Сказала, как ведро холодной воды на голову вылила.
Стрельцов опять стал прежним.
— Не знаешь — и катись!
Ещё и тумака мимоходом отвесил.
«Зря слова тратил, — говорил он сам себе по дороге домой. — Что она понимает, эта Ведёркина? Испугалась, что коров придётся пасти… А может, я в самом деле ерунду придумал? Взрослые ничего не могут поделать, а мы что сделаем? Кабы пастбища хорошие были да пастухи настоящие… Напрасно, выходит, голову ломал. Ну пускай, голове это не вредно. Придумаю ещё чего-нибудь».
Скоро, однако, начались каникулы, и Женя ничего больше не придумал: некогда было.
На каникулах меня впрягли в работу. Моя мать работает телятницей. Однажды, это было перед Новым годом, она пришла с собрания сердитая и давай ворчать:
— Манька Сазониха — ударница. Тонька рябая — ударница, а я что, хуже их? Вот возьму две группы телят — и докажу.
Отец стал урезонивать:
— Надорвёшься. Кабы механизация была…
А мать тогда и говорит:
— А вы, мужики, на что?
Она имела в виду отца и меня. Только я не понял, что мы должны делать: механизацию строить или помогать телят выпаивать. Скоро это разъяснилось. Мать разбудила меня затемно и велела собираться на телятник.

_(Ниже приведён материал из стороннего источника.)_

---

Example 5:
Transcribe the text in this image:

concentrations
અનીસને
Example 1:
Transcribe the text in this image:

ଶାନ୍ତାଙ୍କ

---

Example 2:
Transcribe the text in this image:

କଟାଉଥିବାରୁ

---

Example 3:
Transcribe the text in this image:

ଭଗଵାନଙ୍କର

— Подстилку поможешь сменить, — сказала она. — Только оденься потеплее, мороз большой.
Я сел на низенькую скамейку у печки, на которой мы с отцом обуваемся, и стал накручивать портянки. Валенки у меня с запасом, можно на две портянки обуться да ещё и с носком. Я решил, что если всё накрутить, то и ног не поднимешь, обулся на одну портянку. Мать заметила:
— Не ленись, торопыга. Говорю, мороз большой и снегу навалило. Выпусти штанины на валенцы.

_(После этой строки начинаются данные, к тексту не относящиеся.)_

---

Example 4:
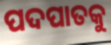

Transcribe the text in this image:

ପଦପାତକୁ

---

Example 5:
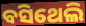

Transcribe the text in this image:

ବସିଥେଲି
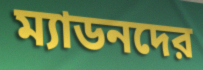
ম্যাডনদের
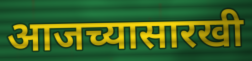
आजच्यासारखी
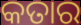
କତାର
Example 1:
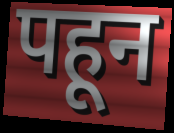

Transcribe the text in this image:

पहून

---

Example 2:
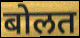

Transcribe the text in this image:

बोलत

Нянчит как маленького, будто ни разу по сугробам не лазил. Когда на санках катаешься, целые голенища начерпаешь, и нипочём.
Мы пошли на телятник, мать впереди, я за ней. Мороз и правда трескучий. А сугробища — по пояс! В темноте я сбился с тропинки и ухнулся в ямину. Выбрался, отряхнулся, ползу дальше. Иду и думаю: вот бы моего брата сюда! У меня брат есть, двоюродный. Он в городе живёт, в пятый класс ходит, как и я. А вот, хотите верьте, хотите нет, его чуть не с ложки кормят, постели за собой убрать не умеет. Куда такой годится? В солдаты возьмут — наплачется. Чего мне вдруг про брата подумалось, сам не знаю. Наверно, всё-таки не доспал, на улице ещё ночь была.